It was part of an anthology that was required reading in Canada, maybe 30 yrs ago.

A woman and her daughter live on a toxic planet. Story may have been told from daughter's POV. The mother is cold, strict. The (hi tech?) house is hermetically sealed.

A toxic rainstorm begins. The "cold" mother sees a little girl outside in the street, crying in the rain. No one will go out into the poison storm. All the neighbors stay safe inside, watching the child die. Except the "cold" mother. She runs outside to hold the child (knowing she herself will die) just so a little girl she's never met won't die alone in the rain. The daughter realizes her mother was full of love for her, but afraid to feel it or show it in such a dangerous world.

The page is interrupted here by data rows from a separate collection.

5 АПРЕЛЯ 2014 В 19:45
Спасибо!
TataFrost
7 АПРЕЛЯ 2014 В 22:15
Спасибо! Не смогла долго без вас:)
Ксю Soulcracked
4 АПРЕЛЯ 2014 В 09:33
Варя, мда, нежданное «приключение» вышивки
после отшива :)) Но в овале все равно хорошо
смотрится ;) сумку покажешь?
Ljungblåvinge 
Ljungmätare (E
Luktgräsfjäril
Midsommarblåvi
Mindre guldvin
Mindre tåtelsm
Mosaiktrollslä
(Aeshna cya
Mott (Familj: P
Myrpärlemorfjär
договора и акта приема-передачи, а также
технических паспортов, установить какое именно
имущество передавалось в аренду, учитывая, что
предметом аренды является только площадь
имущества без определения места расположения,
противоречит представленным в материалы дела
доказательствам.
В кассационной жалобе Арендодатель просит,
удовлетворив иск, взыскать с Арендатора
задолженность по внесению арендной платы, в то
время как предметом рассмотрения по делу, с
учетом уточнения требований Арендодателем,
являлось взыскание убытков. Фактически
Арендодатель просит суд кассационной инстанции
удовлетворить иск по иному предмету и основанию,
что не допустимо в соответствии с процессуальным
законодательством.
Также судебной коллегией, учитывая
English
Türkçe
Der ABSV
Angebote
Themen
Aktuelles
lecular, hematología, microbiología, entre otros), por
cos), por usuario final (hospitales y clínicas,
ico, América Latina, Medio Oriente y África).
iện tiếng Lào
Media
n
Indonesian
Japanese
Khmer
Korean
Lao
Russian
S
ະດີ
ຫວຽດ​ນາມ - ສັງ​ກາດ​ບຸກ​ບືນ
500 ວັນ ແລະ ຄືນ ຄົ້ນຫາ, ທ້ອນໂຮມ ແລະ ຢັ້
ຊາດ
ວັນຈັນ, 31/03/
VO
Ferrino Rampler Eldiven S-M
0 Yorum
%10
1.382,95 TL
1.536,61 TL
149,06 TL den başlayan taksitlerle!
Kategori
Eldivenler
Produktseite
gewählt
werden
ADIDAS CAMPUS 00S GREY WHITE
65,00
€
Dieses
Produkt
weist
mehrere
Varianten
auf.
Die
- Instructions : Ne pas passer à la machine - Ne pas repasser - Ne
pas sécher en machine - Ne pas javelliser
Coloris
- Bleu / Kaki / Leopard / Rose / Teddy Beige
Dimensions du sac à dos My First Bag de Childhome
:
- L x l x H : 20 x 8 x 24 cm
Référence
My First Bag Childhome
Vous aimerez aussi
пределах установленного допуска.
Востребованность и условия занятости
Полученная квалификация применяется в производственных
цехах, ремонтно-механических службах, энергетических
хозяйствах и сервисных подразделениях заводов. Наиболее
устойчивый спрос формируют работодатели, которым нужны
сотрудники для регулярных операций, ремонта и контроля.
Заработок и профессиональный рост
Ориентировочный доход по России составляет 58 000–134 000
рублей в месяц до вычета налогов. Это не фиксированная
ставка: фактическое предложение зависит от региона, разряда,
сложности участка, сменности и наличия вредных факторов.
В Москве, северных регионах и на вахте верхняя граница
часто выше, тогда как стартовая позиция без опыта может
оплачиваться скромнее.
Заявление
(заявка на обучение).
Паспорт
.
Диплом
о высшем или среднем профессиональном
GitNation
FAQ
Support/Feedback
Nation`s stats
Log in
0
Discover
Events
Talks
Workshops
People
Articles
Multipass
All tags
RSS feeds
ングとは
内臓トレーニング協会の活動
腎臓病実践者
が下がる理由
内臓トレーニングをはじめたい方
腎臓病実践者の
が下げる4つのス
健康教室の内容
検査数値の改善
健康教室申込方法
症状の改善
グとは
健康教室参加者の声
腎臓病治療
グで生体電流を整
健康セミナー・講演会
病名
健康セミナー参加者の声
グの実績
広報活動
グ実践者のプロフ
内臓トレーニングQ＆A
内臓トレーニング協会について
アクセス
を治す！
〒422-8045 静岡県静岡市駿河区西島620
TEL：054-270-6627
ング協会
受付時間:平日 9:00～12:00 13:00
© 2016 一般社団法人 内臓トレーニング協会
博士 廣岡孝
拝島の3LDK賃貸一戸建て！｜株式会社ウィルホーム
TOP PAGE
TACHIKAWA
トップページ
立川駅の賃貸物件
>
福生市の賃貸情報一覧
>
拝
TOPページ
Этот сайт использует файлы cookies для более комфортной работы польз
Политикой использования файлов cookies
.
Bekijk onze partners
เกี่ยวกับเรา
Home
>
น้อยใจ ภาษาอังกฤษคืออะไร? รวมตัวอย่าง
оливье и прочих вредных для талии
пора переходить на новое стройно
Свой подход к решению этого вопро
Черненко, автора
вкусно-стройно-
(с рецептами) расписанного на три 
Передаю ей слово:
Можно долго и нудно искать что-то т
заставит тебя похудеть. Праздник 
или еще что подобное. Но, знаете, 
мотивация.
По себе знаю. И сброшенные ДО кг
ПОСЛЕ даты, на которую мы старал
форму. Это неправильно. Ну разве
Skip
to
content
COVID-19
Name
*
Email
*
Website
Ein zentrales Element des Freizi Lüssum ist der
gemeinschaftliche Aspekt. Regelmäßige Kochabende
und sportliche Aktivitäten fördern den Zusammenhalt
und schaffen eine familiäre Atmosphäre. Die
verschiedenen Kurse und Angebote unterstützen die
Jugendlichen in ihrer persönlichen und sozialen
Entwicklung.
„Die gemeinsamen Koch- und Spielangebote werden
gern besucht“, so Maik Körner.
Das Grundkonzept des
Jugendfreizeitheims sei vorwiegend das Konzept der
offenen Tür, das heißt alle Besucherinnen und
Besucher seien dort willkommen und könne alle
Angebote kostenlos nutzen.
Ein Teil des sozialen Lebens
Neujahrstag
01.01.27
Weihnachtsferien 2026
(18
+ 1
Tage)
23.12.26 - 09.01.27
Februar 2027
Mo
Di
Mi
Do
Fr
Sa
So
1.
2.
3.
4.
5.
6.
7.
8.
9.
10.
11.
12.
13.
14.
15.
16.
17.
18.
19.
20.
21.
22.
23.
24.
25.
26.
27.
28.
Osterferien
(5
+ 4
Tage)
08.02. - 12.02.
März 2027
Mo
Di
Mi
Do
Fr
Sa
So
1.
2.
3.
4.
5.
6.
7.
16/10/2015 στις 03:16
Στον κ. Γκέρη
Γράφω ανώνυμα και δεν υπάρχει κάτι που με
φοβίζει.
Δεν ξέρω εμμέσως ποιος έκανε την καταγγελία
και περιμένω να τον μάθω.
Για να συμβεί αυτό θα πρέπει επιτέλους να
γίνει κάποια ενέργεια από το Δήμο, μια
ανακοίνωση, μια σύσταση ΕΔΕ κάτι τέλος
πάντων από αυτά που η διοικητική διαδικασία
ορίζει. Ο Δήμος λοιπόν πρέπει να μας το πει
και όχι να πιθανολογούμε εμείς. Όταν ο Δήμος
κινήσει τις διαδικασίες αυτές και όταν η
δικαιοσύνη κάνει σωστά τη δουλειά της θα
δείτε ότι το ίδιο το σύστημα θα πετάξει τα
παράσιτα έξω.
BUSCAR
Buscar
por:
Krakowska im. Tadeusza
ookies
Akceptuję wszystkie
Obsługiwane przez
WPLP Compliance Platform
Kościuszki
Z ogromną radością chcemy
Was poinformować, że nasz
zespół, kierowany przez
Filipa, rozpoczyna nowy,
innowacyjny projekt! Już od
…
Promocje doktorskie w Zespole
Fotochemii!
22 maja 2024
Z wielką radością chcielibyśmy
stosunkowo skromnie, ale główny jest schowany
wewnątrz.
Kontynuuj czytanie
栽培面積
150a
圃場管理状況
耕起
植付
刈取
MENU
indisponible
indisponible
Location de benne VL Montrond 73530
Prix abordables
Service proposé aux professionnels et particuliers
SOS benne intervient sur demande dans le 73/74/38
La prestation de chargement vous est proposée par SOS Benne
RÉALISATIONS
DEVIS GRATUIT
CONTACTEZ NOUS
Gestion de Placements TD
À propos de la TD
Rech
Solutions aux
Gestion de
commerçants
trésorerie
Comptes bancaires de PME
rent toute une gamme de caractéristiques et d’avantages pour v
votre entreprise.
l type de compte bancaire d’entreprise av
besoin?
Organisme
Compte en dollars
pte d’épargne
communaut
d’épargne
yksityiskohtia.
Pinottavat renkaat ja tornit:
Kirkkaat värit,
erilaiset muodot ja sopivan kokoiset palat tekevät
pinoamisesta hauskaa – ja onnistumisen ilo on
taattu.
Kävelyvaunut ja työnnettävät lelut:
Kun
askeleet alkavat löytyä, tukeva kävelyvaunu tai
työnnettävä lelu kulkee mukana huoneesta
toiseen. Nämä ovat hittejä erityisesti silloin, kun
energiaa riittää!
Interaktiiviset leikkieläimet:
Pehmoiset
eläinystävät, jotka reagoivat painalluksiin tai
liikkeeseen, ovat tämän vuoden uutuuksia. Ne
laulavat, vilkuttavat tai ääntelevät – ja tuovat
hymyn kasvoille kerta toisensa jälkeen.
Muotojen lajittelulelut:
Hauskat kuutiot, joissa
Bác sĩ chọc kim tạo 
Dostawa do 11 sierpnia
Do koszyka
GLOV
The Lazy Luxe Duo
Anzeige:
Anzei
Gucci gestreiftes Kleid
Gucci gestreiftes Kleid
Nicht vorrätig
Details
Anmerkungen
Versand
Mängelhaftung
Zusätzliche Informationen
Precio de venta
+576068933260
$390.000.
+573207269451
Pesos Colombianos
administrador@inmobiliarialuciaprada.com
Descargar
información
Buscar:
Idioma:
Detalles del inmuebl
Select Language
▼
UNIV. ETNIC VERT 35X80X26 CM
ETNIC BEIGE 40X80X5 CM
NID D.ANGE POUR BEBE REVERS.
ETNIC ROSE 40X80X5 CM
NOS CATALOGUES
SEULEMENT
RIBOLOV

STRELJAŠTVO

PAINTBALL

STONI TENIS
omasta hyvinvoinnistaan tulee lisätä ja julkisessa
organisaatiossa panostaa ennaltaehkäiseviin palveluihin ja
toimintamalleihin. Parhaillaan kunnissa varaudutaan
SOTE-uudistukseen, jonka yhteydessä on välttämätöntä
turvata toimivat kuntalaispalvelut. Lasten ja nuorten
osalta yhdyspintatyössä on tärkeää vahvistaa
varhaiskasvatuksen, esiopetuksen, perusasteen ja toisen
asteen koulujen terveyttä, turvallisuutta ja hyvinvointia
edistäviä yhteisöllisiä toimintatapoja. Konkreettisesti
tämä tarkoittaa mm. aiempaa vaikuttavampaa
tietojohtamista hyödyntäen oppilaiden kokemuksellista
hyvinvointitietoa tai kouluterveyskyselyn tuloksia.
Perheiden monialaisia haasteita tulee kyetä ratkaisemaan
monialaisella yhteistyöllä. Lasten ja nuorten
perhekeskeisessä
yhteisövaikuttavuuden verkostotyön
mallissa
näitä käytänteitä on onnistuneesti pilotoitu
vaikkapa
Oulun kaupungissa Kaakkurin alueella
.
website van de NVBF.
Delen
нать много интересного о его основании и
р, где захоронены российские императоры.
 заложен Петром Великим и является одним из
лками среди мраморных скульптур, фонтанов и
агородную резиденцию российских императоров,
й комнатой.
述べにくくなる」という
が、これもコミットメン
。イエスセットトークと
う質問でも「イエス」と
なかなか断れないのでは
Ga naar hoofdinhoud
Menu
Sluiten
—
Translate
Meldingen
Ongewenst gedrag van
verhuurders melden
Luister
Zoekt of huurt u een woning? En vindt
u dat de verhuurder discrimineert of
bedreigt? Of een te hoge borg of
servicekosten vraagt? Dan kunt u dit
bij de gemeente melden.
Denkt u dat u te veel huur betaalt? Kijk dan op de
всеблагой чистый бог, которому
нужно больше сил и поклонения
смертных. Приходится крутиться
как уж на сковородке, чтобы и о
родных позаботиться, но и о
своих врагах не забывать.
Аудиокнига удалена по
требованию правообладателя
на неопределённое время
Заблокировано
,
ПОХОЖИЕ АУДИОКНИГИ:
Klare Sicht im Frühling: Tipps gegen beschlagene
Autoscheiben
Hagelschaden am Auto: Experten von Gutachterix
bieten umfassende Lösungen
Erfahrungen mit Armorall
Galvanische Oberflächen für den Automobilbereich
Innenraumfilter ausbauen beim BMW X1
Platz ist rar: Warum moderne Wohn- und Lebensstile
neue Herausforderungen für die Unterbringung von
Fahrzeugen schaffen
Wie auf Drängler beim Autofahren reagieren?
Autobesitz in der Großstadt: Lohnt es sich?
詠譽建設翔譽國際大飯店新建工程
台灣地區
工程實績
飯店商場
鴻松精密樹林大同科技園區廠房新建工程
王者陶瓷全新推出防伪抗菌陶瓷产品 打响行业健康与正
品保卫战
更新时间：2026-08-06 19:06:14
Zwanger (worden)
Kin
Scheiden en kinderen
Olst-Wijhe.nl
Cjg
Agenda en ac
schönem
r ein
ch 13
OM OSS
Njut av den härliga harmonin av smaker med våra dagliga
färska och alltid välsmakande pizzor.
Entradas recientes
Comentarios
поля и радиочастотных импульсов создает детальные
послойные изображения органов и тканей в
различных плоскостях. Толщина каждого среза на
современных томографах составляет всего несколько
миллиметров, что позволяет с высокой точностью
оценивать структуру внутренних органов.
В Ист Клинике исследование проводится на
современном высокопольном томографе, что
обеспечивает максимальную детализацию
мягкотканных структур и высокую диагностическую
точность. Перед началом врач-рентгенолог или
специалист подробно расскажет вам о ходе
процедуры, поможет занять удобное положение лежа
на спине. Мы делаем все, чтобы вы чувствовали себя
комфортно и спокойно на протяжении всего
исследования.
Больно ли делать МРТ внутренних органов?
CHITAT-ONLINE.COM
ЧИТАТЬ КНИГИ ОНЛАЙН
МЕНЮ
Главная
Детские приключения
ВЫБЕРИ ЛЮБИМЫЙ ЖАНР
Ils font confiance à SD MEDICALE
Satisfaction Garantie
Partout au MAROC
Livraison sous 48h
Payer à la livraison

  • I'll assume you mean required reading in your Canadian school, as opposed to required reading for all Canadians of any age 30 years ago.
    – RDFozz
    Dec 7, 2018 at 23:59

1 Answer 1


This is "Crying in the Rain" by Tanith Lee.

I do keep remembering one morning, that morning of a colossal rain, when I was six or seven. I was trying to look out at the forbidden world, with my nose pressed to the Sealtite. All I could see through the distorting material was a wavering leaden rush of liquid. And then I saw something so alien I let out a squeal.
[...]My mother came to see. Together we looked through the fall of rain, to where a tiny girl, only about a year old, was standing-out on the street. Not knowing how she got there--strayed from some squat, most likely. She wore a pair of little blue shorts and nothing else, and she clutched a square of ancient blanket that was her doll. Even through the sealed pane and the rainfall you could see she was bawling and crying in terror.
"Jesus Christ and Mary the Mother," said my own mother on a breath. Her face was scoured white as our sink. But her eyes were blazing fires, hot enough to quench the rain. And next second she was thrusting me into the TV room, locking me in, shouting, Stay there don't you move or I'll murder you!
Then I heard both our front doors being opened. Shut. When they opened again and shut again, I heard a high-pitched infantile roaring. The roar got louder and possessed the house. Then it fell quiet. I realized my my mother had flown out into the weather and grabbed the lost child and brought her under shelter.
Of course, it was no use. When my mother carried her to the emergency unit next day, after the All Clear, the child was dying. She was so tiny. She held her blanket to the end and scorned my mother, the nurse, the kindly needle of oblivion. Only the blanket was her friend. Only the blanket had stayed and suffered with her in the rain.